Wednesday, December 11, 2013

Investor's Eye: Update - Telecommunications; Viewpoint - Tribhovandas Bhimji Zaveri


Investor's Eye
[December 11, 2013] 
Summary of Contents
 

 

SECTOR UPDATE

Telecommunications

Bharti and Reliance join hand for collaborative infrastructure sharing

The event: Bharti Airtel and Reliance Jio enter into an agreement to share infrastructure

  • Bharti Airtel Limited (Bharti) and Reliance Jio Infocomm Limited (Reliance Jio) have announced a comprehensive telecom infrastructure sharing arrangement under which they will share the infrastructure created by both parties. This will include the optic fibre network ie inter and intra city, submarine cable networks, towers and internet broadband services and other such opportunities identified in the future.

  • The arrangement could, in the future, be extended to roaming on 2G, 3G and 4G services, and any other mutually benefiting areas related to telecommunication, including (but not limited to) jointly laying optic fiber or other forms of infrastructure services. 

  • On the pricing front, it would be at 'arm's length', based on the prevailing market rates. 

The implications 

  • Bharti Airtel: The infrastructure sharing agreement enables Bharti to sweat its assets, and earn rentals on the same (wholesale carrier, submarine assets and tower rentals from the Bharti Infratel), the benefits to flow in the financials in the form of higher margin and hence higher returns.

  • Reliance Industries (Reliance Jio): The telecom subsidiary of Reliance Industries, Reliance Jio (which is yet to launch any of its services) gets an access to the wide infrastructure created by Bharti over the years, and thus reduces its time to market the 4G services.

----------------

* [What this exercise asks]:
a: In the telecom update, how will pricing under the Bharti and Reliance Jio arrangement be set?
b: Copy out the telecom update word for word, everything from "SECTOR UPDATE" down to "of infrastructure services.".
The material that comes after this has no connection to the telecom update.

----------------

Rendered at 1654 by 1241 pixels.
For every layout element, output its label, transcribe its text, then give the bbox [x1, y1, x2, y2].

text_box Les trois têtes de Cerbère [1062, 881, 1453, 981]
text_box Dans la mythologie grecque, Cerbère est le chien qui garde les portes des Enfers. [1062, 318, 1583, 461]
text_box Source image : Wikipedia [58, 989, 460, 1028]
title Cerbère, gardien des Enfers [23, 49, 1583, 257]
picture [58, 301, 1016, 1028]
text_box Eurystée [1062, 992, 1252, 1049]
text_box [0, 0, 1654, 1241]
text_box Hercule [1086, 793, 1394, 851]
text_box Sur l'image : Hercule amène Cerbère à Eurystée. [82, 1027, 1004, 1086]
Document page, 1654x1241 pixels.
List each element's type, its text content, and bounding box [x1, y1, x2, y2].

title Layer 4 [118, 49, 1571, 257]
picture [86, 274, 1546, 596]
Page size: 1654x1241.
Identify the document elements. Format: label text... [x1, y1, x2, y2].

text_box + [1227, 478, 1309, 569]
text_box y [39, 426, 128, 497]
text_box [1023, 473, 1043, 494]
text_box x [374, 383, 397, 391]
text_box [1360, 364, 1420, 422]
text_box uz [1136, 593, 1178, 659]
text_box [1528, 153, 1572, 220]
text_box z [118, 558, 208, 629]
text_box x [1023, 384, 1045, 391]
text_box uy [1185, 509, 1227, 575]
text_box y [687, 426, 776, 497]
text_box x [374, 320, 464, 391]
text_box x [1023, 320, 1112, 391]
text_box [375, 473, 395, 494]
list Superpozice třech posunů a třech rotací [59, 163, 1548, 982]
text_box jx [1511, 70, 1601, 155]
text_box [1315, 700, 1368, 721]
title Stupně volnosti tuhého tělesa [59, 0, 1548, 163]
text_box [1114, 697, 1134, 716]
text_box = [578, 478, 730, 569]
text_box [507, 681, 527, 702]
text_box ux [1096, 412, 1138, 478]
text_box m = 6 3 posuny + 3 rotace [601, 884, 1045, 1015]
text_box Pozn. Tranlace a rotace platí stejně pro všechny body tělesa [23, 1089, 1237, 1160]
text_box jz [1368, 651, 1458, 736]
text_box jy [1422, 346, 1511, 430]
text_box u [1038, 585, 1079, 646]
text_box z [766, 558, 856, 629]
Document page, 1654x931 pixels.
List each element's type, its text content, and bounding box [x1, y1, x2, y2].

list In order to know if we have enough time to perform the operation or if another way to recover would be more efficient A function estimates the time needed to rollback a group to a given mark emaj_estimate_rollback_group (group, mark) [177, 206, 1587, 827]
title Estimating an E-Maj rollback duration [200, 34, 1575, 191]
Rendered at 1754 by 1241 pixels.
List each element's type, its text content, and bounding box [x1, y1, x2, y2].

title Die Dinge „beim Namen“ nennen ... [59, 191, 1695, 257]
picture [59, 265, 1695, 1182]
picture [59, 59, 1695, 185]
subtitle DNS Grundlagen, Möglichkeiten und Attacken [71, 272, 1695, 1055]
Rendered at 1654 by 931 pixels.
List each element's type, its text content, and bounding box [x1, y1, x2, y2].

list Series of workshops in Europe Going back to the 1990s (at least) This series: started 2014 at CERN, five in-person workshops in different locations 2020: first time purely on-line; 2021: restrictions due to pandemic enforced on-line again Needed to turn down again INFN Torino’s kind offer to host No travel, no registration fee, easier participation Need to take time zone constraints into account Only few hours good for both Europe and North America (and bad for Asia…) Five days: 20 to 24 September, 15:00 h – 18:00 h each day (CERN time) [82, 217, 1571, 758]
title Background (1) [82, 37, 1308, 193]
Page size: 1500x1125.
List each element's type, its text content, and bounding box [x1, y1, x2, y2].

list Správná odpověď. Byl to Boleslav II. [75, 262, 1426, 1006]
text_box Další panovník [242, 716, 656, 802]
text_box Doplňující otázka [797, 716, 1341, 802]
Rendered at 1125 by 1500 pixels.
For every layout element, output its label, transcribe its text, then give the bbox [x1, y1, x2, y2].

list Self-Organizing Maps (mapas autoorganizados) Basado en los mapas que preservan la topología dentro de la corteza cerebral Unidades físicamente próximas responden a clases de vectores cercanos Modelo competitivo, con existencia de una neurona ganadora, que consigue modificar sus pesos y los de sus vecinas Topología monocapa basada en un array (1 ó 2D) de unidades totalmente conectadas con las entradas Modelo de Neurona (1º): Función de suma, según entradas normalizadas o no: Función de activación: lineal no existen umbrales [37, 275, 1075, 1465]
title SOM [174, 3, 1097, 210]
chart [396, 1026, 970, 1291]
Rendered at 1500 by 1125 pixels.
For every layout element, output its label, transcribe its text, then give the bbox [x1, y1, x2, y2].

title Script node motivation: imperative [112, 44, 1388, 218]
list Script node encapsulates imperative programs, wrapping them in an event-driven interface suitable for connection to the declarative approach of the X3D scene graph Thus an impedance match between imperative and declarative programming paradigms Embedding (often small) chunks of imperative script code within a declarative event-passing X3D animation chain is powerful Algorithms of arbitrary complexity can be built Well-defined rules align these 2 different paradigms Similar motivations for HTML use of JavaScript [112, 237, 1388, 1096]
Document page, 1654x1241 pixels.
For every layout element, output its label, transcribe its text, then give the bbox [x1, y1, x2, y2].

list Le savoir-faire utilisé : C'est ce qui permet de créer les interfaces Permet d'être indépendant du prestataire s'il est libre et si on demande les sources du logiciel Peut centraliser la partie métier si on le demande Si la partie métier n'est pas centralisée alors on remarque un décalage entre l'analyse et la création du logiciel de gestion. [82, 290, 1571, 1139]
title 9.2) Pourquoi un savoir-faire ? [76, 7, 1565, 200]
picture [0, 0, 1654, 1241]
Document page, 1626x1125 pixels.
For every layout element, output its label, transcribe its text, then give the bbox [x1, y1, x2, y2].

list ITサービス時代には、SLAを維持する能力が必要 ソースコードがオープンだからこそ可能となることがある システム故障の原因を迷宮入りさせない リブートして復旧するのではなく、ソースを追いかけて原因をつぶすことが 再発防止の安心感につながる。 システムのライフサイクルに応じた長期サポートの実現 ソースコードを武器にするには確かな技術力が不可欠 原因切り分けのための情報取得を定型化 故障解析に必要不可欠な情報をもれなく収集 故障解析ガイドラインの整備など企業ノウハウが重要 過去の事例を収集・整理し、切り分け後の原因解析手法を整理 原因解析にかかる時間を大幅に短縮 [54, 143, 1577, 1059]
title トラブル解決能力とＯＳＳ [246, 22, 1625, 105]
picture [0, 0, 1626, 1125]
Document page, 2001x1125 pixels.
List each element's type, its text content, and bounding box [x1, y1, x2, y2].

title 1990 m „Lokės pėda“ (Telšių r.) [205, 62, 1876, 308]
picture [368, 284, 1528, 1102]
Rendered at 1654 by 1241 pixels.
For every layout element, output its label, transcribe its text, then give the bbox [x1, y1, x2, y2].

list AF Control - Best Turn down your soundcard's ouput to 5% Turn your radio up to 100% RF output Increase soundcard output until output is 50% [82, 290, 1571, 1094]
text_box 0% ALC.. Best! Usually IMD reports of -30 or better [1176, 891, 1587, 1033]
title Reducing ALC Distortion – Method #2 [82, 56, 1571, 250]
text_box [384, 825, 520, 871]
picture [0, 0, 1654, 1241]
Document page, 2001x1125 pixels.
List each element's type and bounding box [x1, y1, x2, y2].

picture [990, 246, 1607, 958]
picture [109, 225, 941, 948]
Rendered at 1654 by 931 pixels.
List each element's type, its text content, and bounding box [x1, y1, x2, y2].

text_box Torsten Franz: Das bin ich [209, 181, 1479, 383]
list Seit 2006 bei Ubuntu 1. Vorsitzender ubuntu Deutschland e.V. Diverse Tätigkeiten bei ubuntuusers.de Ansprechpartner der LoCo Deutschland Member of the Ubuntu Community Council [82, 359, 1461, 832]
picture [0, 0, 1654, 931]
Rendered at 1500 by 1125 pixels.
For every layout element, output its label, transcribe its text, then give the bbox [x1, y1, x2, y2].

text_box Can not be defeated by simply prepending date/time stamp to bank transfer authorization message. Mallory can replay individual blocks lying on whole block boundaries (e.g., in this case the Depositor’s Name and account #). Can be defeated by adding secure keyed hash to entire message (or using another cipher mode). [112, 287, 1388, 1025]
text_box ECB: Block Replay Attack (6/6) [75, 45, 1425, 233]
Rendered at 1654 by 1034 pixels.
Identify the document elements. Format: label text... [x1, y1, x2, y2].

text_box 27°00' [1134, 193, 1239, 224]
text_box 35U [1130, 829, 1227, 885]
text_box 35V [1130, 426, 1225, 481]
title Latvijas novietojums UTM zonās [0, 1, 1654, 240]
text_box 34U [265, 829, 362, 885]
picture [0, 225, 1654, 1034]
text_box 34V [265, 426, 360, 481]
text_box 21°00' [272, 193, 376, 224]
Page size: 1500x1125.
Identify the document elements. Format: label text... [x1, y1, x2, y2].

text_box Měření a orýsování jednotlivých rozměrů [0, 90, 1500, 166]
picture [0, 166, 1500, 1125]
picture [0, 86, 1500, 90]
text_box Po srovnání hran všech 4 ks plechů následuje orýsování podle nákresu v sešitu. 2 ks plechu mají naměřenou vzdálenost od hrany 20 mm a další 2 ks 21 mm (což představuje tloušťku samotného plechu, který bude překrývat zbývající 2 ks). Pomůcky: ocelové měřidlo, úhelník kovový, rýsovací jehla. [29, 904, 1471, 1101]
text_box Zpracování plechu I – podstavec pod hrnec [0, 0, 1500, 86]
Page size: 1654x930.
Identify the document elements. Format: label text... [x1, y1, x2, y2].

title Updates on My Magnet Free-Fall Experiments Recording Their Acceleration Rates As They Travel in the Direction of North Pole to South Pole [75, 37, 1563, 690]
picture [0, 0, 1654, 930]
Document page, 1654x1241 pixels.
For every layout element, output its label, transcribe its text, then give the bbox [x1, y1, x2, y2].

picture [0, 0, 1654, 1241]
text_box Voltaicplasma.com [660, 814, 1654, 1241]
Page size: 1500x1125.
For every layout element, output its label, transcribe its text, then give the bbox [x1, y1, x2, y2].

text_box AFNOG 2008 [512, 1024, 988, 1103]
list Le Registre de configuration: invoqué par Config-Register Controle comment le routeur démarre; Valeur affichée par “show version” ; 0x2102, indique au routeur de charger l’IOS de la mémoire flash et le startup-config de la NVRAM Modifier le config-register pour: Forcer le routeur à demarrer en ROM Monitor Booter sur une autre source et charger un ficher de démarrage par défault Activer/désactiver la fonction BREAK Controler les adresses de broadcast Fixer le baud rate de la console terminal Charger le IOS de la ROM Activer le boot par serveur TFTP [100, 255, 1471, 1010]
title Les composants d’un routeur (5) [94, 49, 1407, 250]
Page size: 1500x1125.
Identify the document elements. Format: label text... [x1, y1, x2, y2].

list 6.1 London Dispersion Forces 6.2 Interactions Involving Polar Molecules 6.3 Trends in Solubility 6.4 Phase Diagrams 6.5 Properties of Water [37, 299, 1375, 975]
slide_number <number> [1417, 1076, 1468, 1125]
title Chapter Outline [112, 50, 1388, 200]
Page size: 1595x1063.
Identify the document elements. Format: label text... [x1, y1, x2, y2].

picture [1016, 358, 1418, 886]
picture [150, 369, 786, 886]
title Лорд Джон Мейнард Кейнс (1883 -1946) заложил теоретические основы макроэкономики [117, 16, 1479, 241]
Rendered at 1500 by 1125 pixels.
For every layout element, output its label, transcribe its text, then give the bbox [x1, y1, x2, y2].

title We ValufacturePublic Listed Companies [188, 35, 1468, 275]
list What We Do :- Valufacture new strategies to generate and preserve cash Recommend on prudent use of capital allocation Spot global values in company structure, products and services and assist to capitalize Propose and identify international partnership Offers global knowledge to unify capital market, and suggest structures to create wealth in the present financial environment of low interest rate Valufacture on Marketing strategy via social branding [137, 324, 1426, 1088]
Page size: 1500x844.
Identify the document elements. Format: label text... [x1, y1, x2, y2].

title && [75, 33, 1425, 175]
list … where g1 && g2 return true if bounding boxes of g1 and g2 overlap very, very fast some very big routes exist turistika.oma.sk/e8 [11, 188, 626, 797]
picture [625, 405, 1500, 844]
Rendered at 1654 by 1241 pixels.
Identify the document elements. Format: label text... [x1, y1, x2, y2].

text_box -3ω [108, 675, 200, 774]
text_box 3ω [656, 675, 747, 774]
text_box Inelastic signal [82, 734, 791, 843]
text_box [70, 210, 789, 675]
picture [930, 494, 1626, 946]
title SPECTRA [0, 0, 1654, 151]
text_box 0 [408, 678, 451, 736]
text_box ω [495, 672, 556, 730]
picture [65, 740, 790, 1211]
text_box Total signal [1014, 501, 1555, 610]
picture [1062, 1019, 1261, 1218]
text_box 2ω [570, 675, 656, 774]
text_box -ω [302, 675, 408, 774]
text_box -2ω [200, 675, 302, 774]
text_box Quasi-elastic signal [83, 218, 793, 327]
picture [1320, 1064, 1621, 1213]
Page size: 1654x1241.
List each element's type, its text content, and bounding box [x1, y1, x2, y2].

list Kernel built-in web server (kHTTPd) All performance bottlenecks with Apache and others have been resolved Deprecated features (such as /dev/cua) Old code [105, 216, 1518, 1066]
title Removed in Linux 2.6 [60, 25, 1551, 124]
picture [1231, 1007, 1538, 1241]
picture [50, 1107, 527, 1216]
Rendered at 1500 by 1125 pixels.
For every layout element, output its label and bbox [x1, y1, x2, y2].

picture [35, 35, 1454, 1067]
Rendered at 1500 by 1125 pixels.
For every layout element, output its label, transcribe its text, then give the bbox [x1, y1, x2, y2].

----------------

* [Task responses]:
a: At arm's length, based on the prevailing market rates.

b:
SECTOR UPDATE

Telecommunications

Bharti and Reliance join hand for collaborative infrastructure sharing

The event: Bharti Airtel and Reliance Jio enter into an agreement to share infrastructure

  • Bharti Airtel Limited (Bharti) and Reliance Jio Infocomm Limited (Reliance Jio) have announced a comprehensive telecom infrastructure sharing arrangement under which they will share the infrastructure created by both parties. This will include the optic fibre network ie inter and intra city, submarine cable networks, towers and internet broadband services and other such opportunities identified in the future.

  • The arrangement could, in the future, be extended to roaming on 2G, 3G and 4G services, and any other mutually benefiting areas related to telecommunication, including (but not limited to) jointly laying optic fiber or other forms of infrastructure services.